TOYOTA TAPS LANDFILL WASTE FOR GREEN POWER
Toyota is “turning garbage into good” with a scheme to use gas from a landfill site to power vehicle production.
Although the company targets zero waste-to-landfill for its operations, it has come up with a method of generating “green” electricity from a disposal site close to its factory in Georgetown, Kentucky. The system is expected to be up and running early in 2015, producing enough power to build around 10,000 vehicles a year – including some of the world’s most environmentally efficient hybrids.
Toyota is working with Waste Services of the Bluegrass to collect the gas, which is created as the solid landfill waste breaks down. It is captured in a network of wells and used to fuel electricity generators. The power is then fed by underground lines to the Toyota plant a few miles away.
When working at full capacity, the system will generate one megawatt of electricity an hour, approximately enough to power 800 average American homes. At the same time, greenhouse gas emissions from the landfill site will be cut by as much as 90 per cent, improving local air quality
This is a further example of the smart approach to cleaner, sustainable energy sources that is being applied at Toyota manufacturing sites worldwide, including in the UK where the Burnaston car plant has installed one of the country’s largest industrial solar arrays. Constructed in a joint project with British Gas, the arrangement of around 17,000 solar panels spreads across an area of 90,000m2 within the industrial site, and is capable of producing 4.6 million kWh of electricity a year – enough power to build 7,000 cars a year. It also cuts annual CO2 emissions from the factory by around 2.000 tonnes.

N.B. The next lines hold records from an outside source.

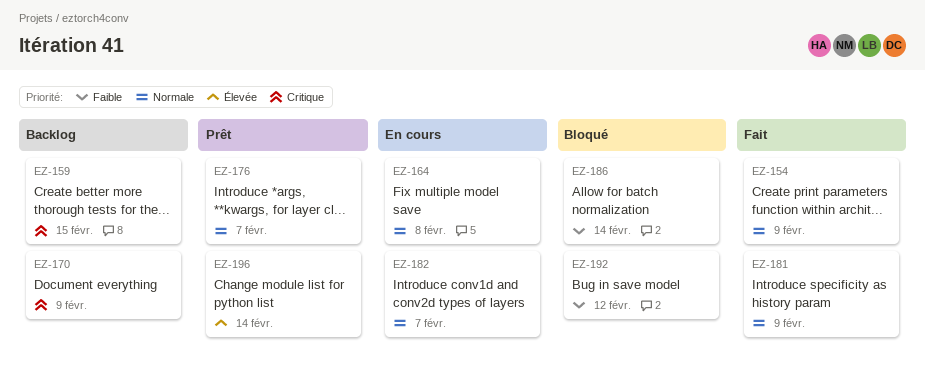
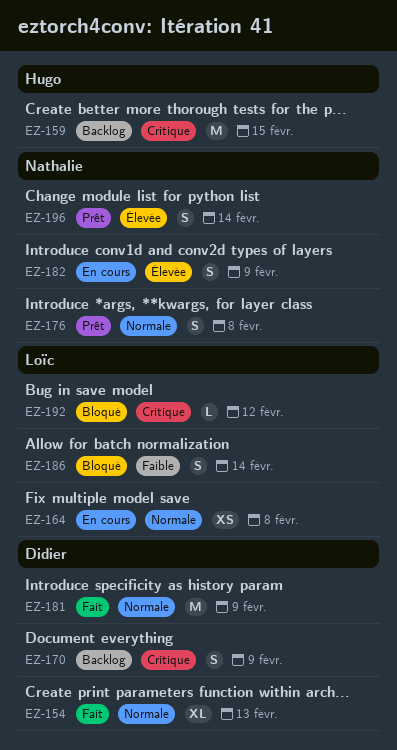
EZ-154, due: Feb 9 -> Feb 13
EZ-176, due: Feb 7 -> Feb 8
EZ-182, priority: Normale -> Élevée
EZ-182, due: Feb 7 -> Feb 9
EZ-192, priority: Faible -> Critique

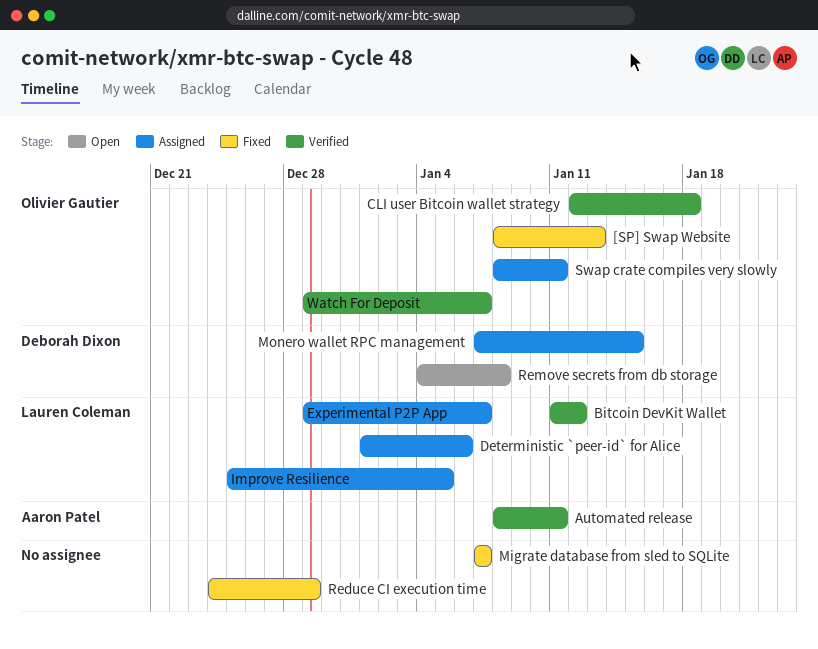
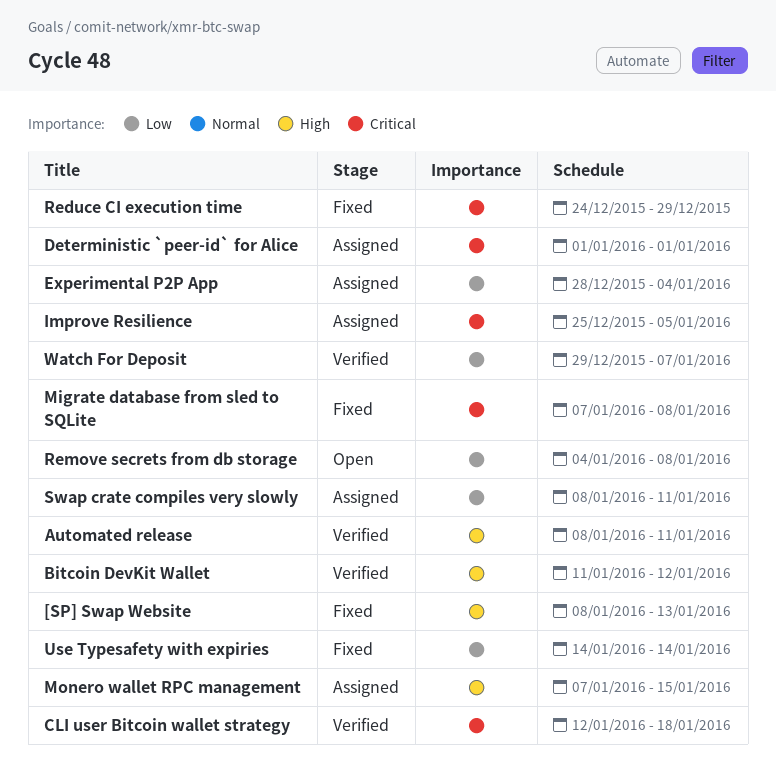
Deterministic `peer-id` for Alice, due: Jan 6 -> Jan 1
Experimental P2P App, start: Dec 29 -> Dec 28
Experimental P2P App, due: Jan 7 -> Jan 4
Migrate database from sled to SQLite, due: Jan 7 -> Jan 8
Use Typesafety with expiries: none -> present

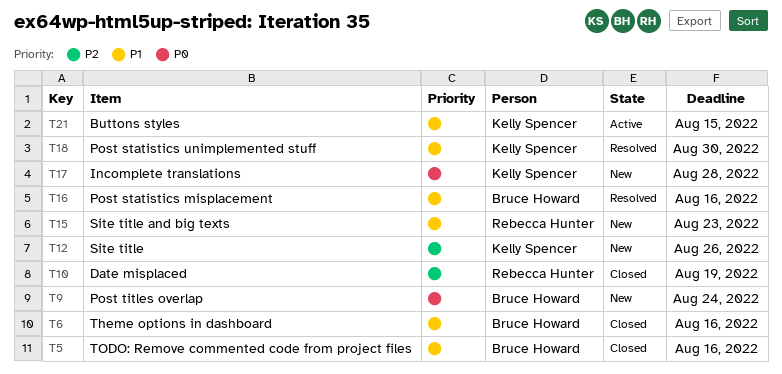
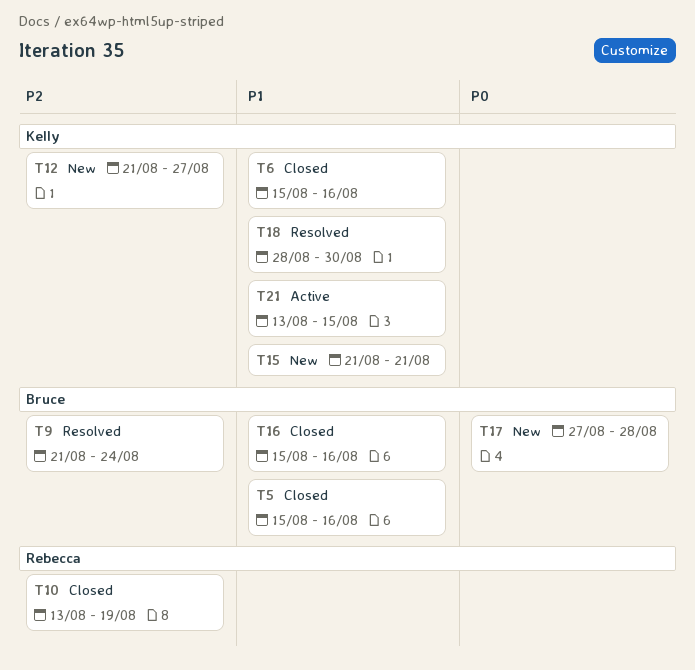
T6, owner: Bruce Howard -> Kelly Spencer
T9, status: New -> Resolved
T9, priority: P0 -> P2
T12, due: Aug 26 -> Aug 27
T15, owner: Rebecca Hunter -> Kelly Spencer
T15, due: Aug 23 -> Aug 21
T16, status: Resolved -> Closed
T17, owner: Kelly Spencer -> Bruce Howard

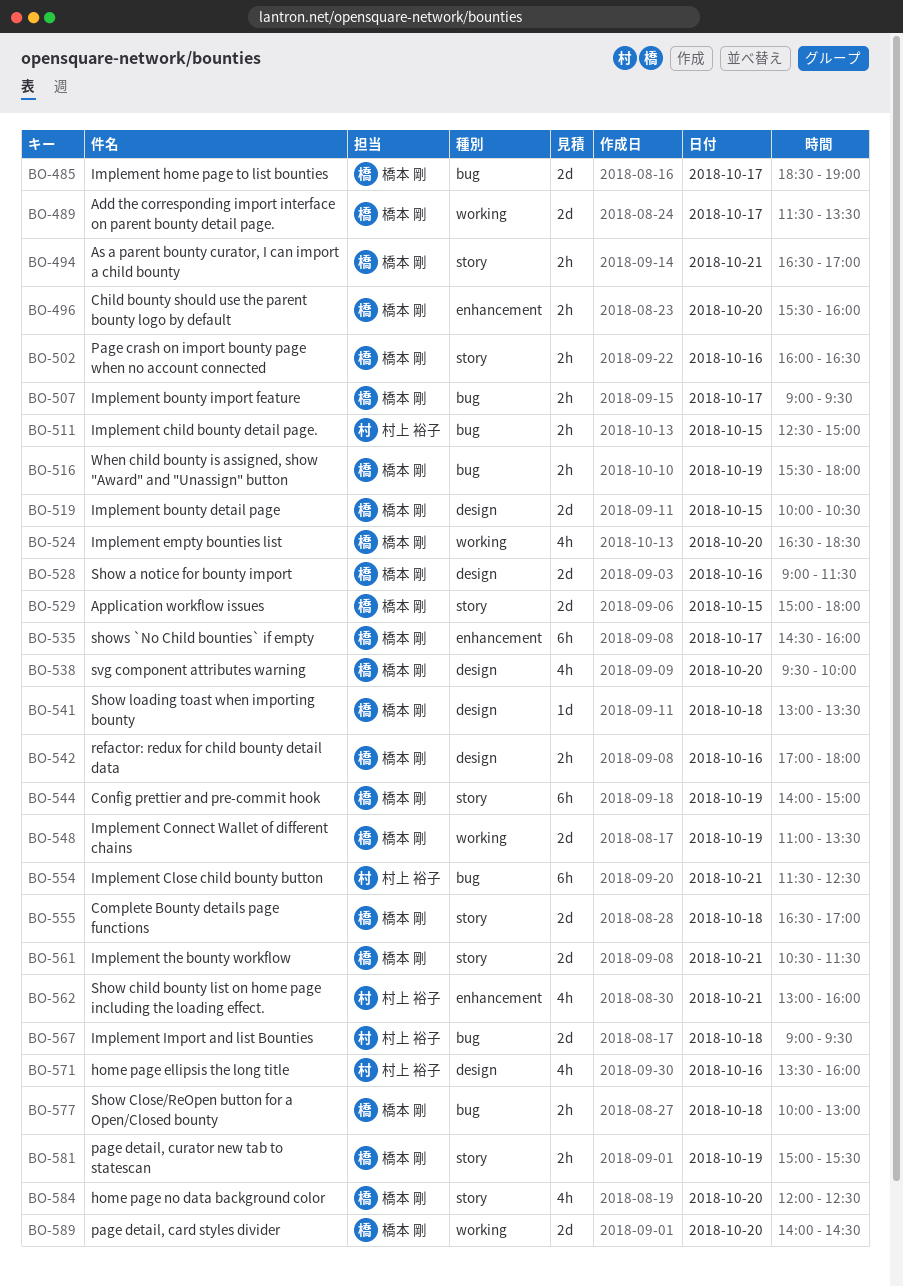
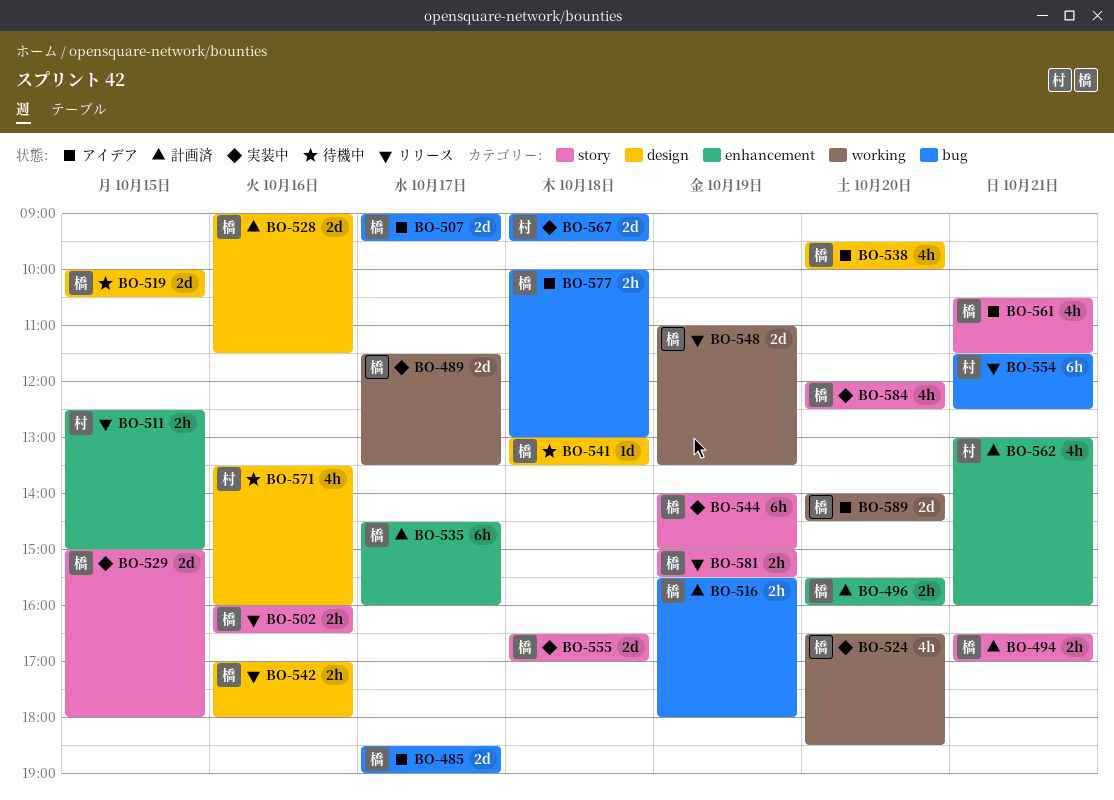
BO-507, estimate: 2h -> 2d
BO-511, label: bug -> enhancement
BO-561, estimate: 2d -> 4h

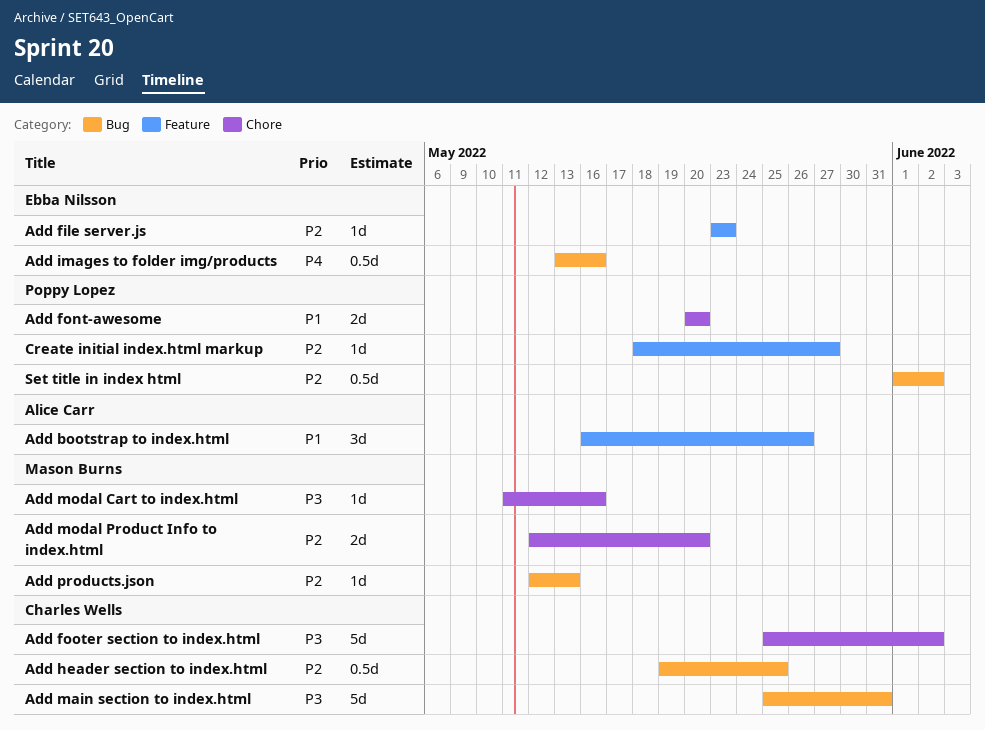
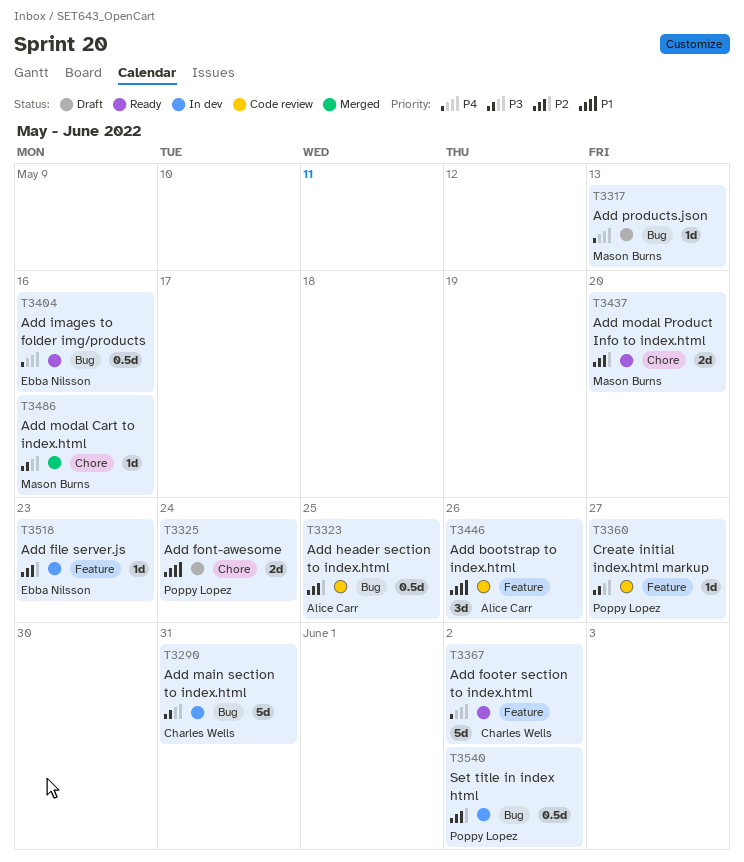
Add font-awesome, due: May 20 -> May 24
Add footer section to index.html, priority: P3 -> P4
Add footer section to index.html, label: Chore -> Feature
Add header section to index.html, owner: Charles Wells -> Alice Carr
Add products.json, priority: P2 -> P4
Create initial index.html markup, priority: P2 -> P3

Toyota Manufacturing UK was one of the first European Toyota production operations to eliminate waste to landfill, back in 2002. Six years later it also achieved zero waste incineration. Likewise Toyota Motor Manufacturing Kentucky sends no waste to landfill, implementing a thorough recycling programme that includes producing compost used to help fertilise a garden on site. Already this has yielded more than half a tonne of produce, which the company has donated to local foodbanks.